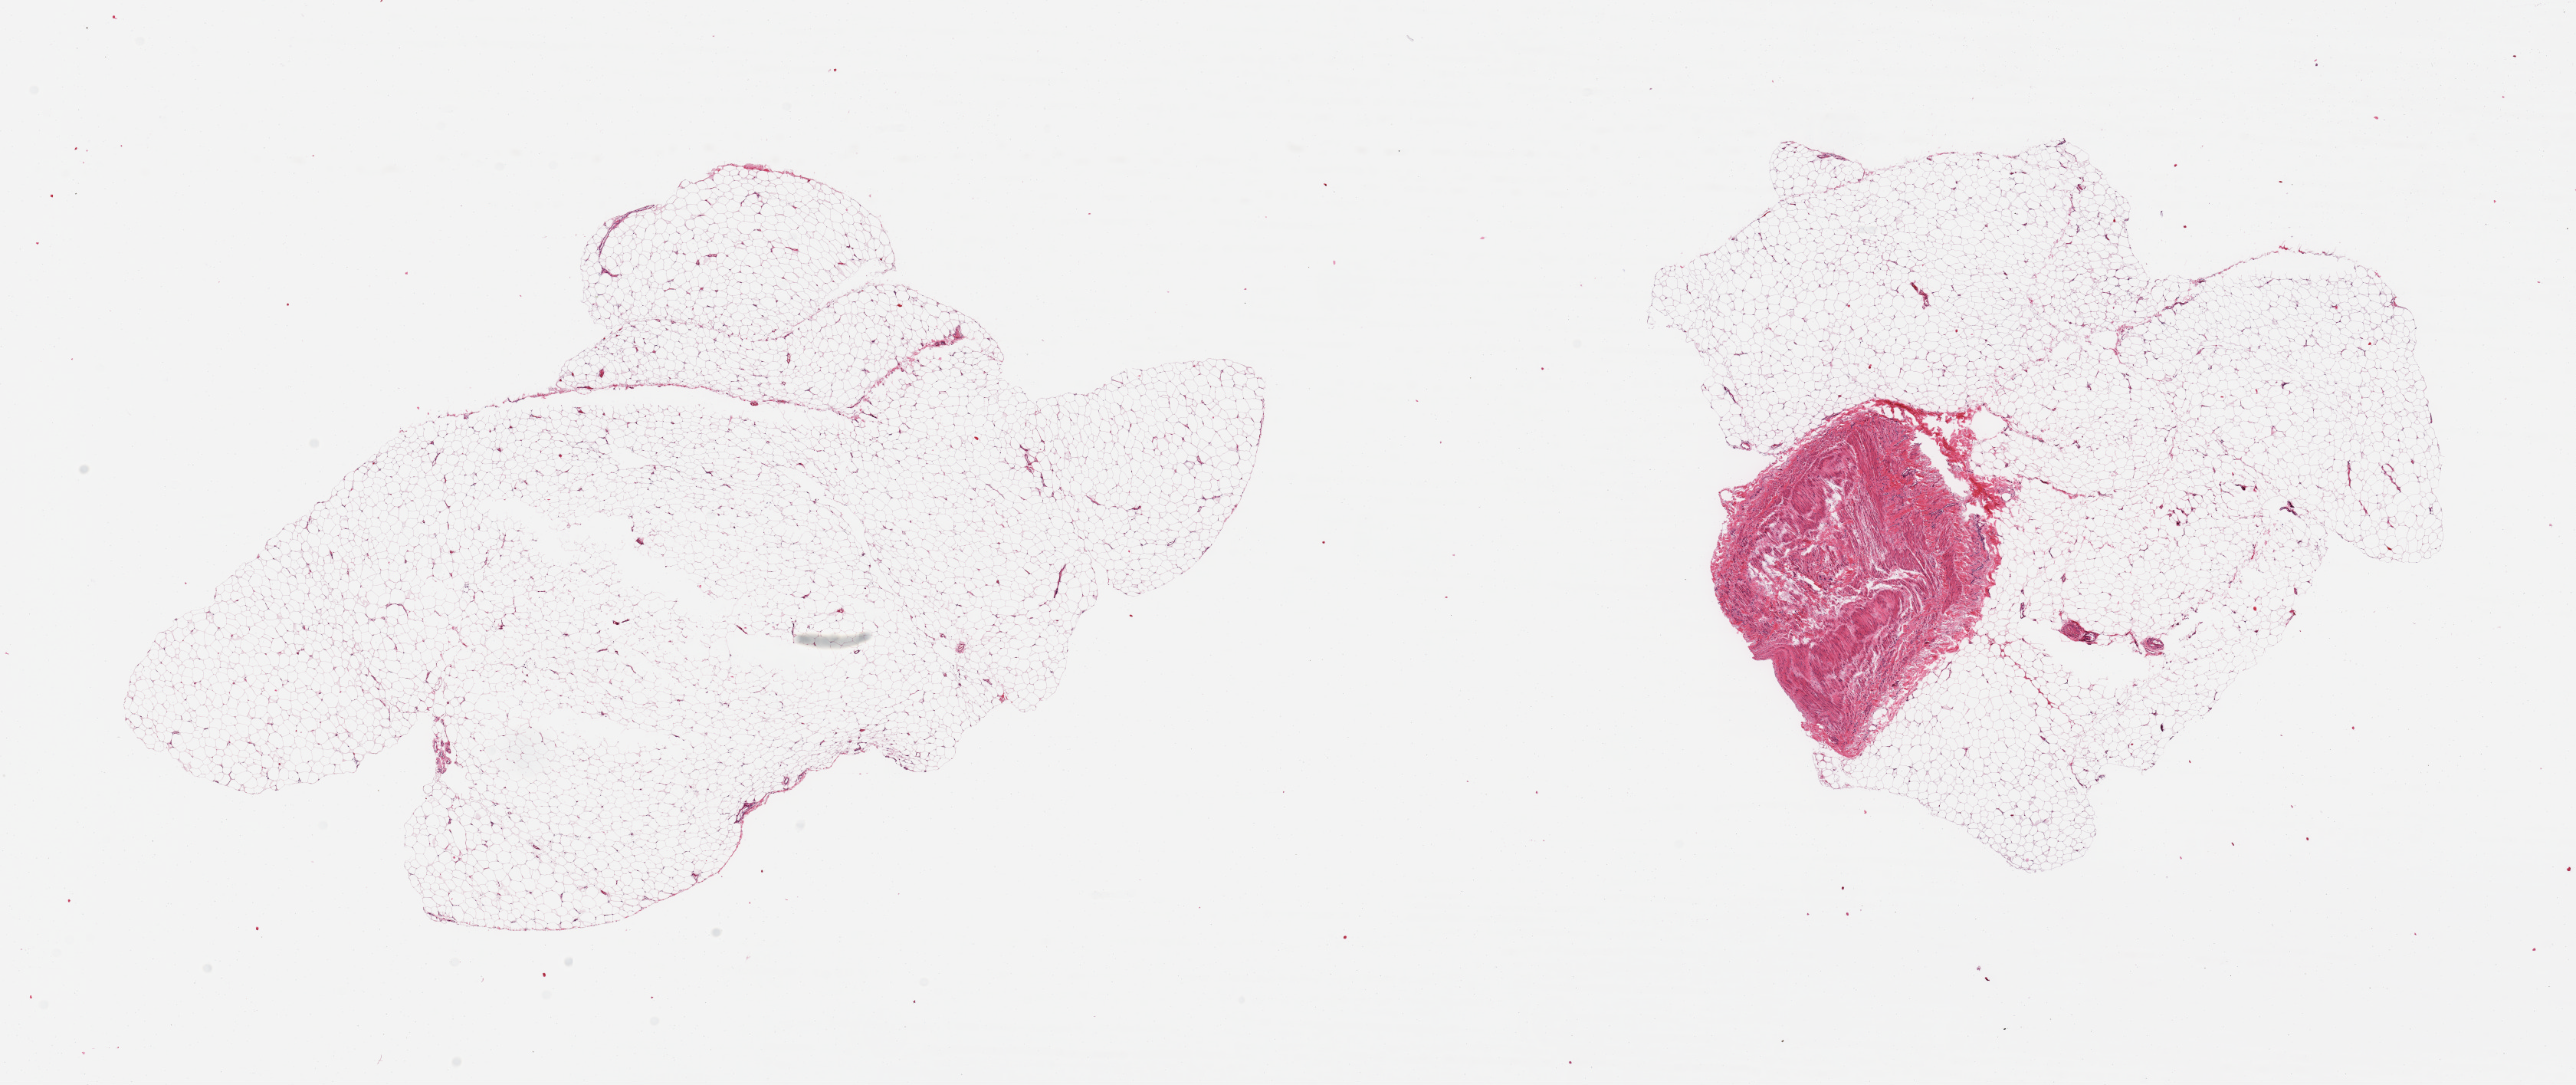
Whole-slide image, haematoxylin and eosin stain, brightfield, a low-resolution overview of the entire scanned area, about 26.6 x 11.2 mm. PAXgene-fixed, paraffin-embedded tissue. Target tissue: adipose tissue. Tissue donor sample.
Reviewer comment on this tissue sample: 2 pieces; 1 piece is ~20% fibrous/vascular.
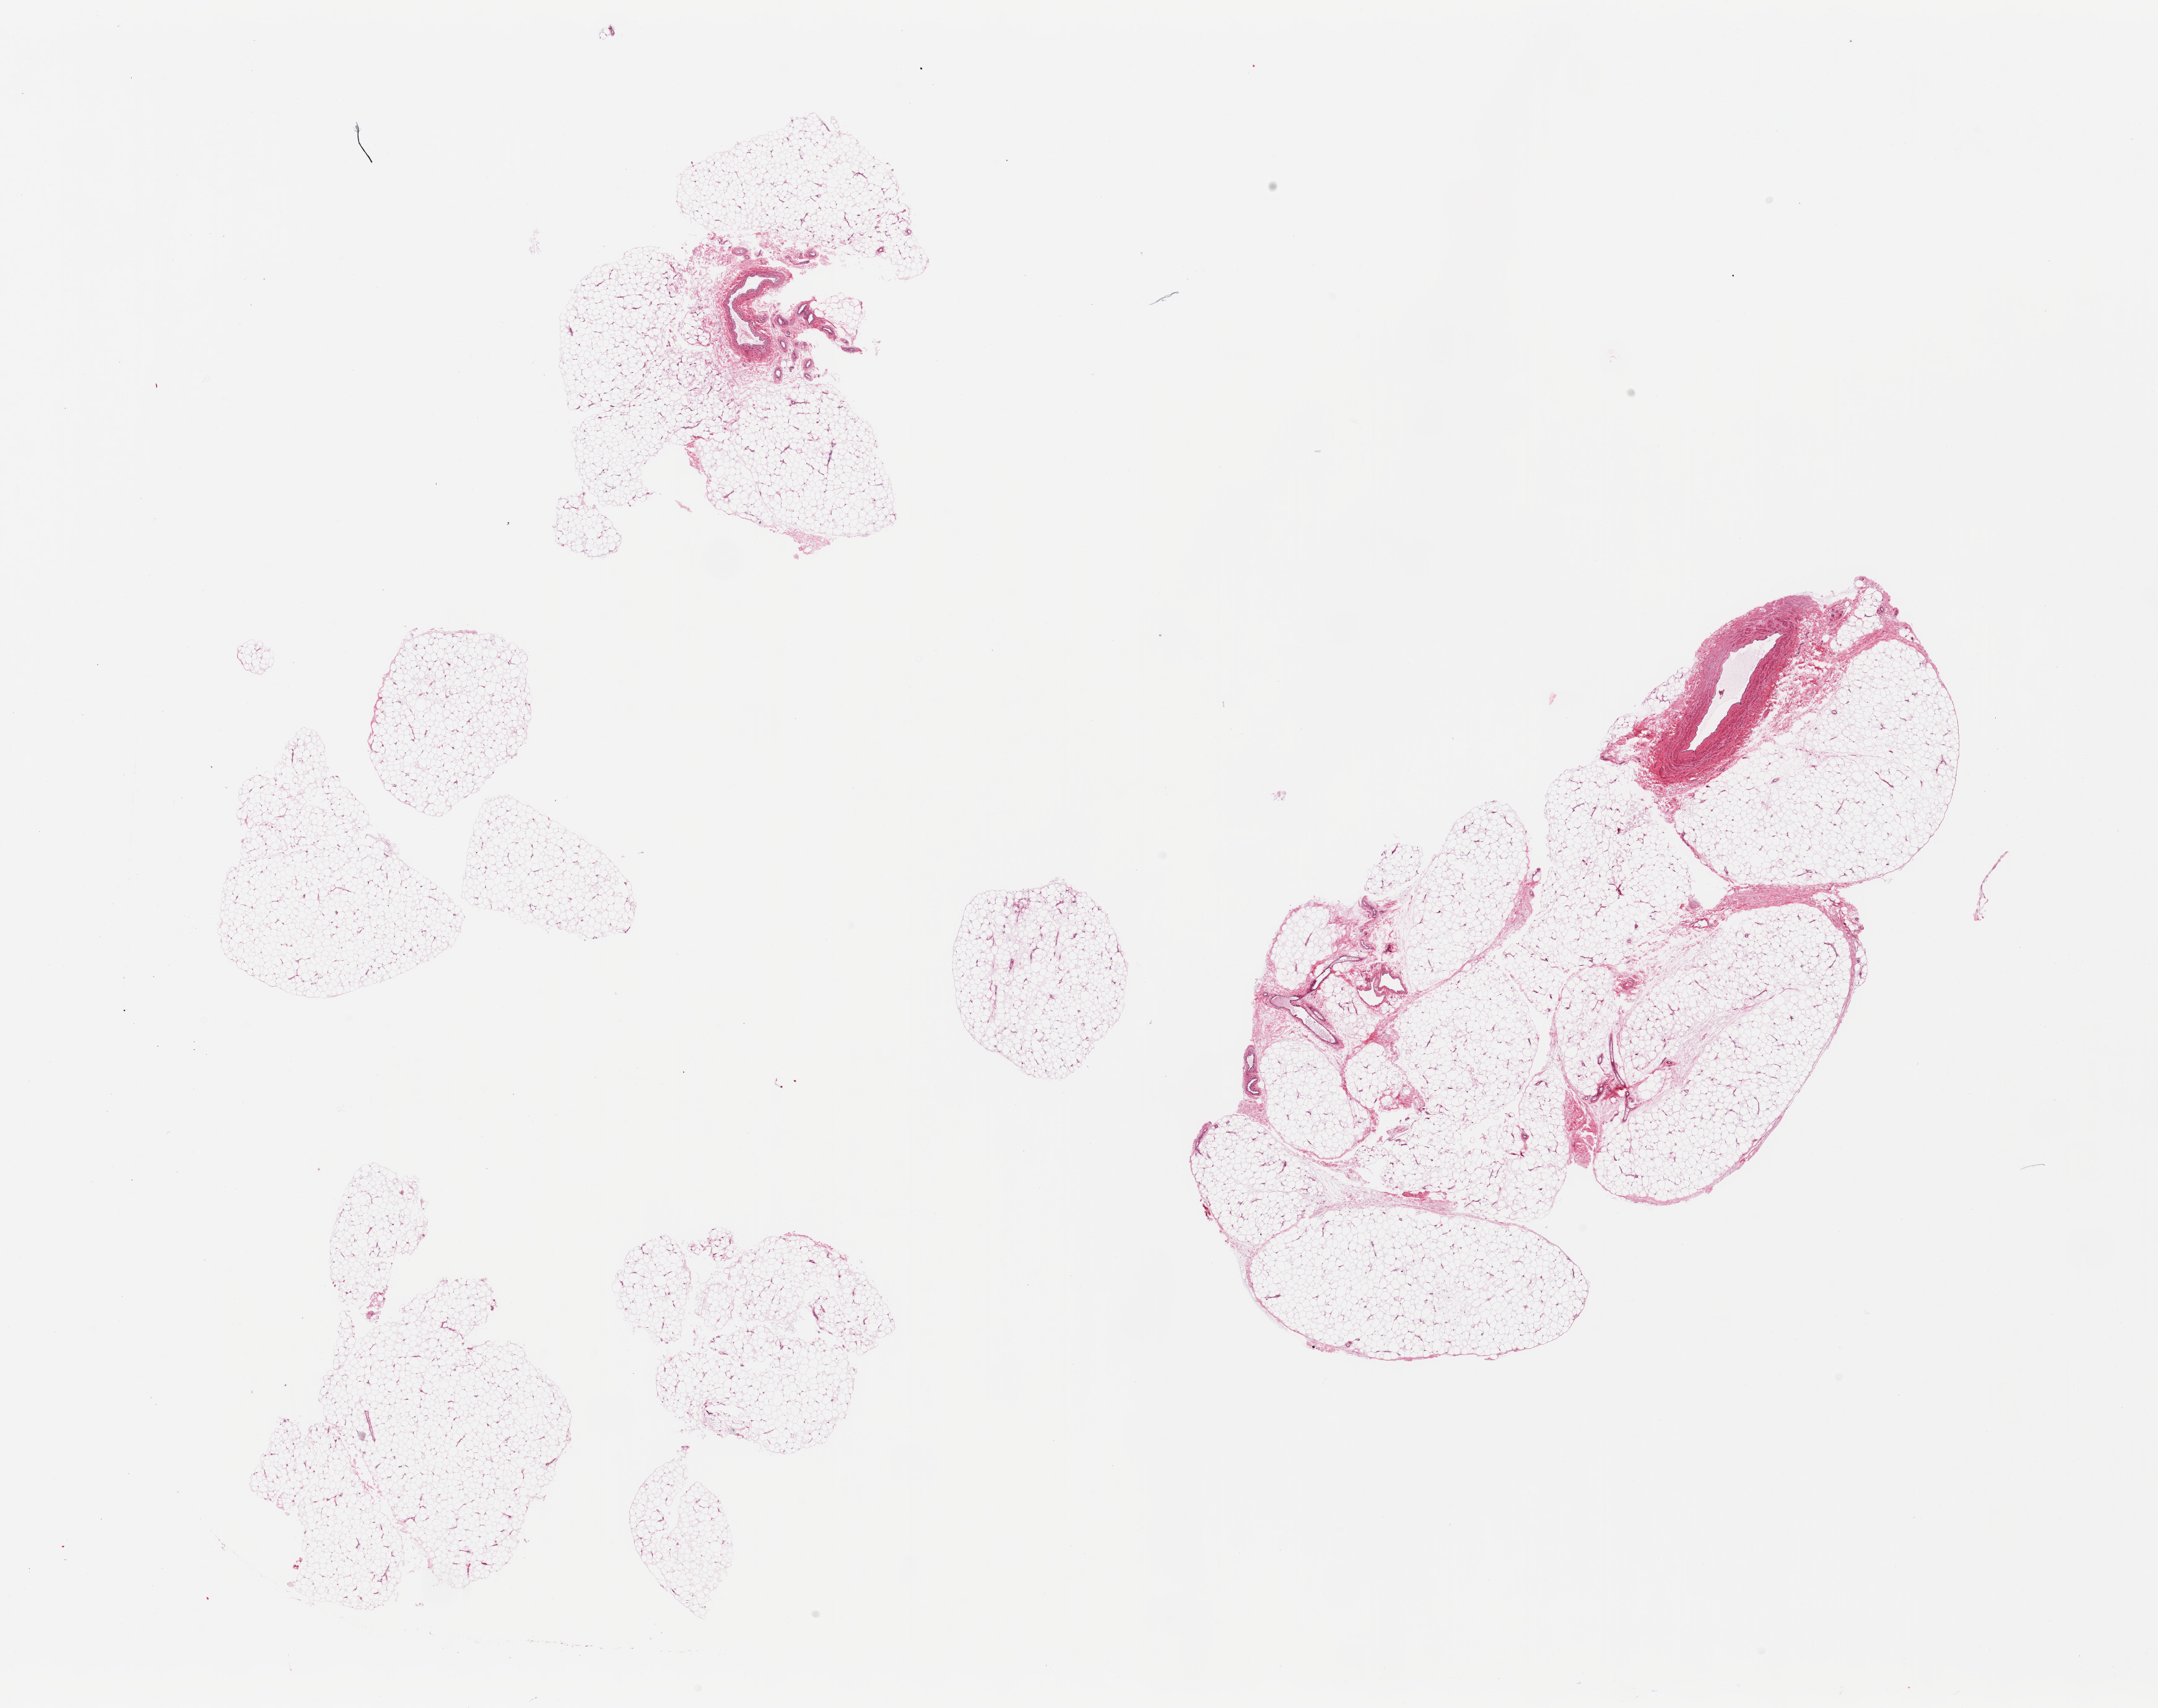
Digitized H&E-stained section — a low-resolution overview of the entire scanned area, about 27.6 x 21.8 mm (from a 20x scan). PAXgene-fixed paraffin-embedded (PFPE) section. Section of adipose tissue (target tissue). Donor tissue sample. Donor: female.
Pathologist's review note for this sample: 3 pieces (fragemented), ~10% fascia/vascular elements.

-----

WHAT THIS TASK INVOLVES –
Copy exactly, and copy nothing else: the lines from the one containing "Reviewer comment on" through the end of the data, both ends included, with pictures left out.

EXERCISE ANSWER –
Reviewer comment on this tissue sample: 2 pieces; 1 piece is ~20% fibrous/vascular.
Digitized H&E-stained section — a low-resolution overview of the entire scanned area, about 27.6 x 21.8 mm (from a 20x scan). PAXgene-fixed paraffin-embedded (PFPE) section. Section of adipose tissue (target tissue). Donor tissue sample. Donor: female.
Pathologist's review note for this sample: 3 pieces (fragemented), ~10% fascia/vascular elements.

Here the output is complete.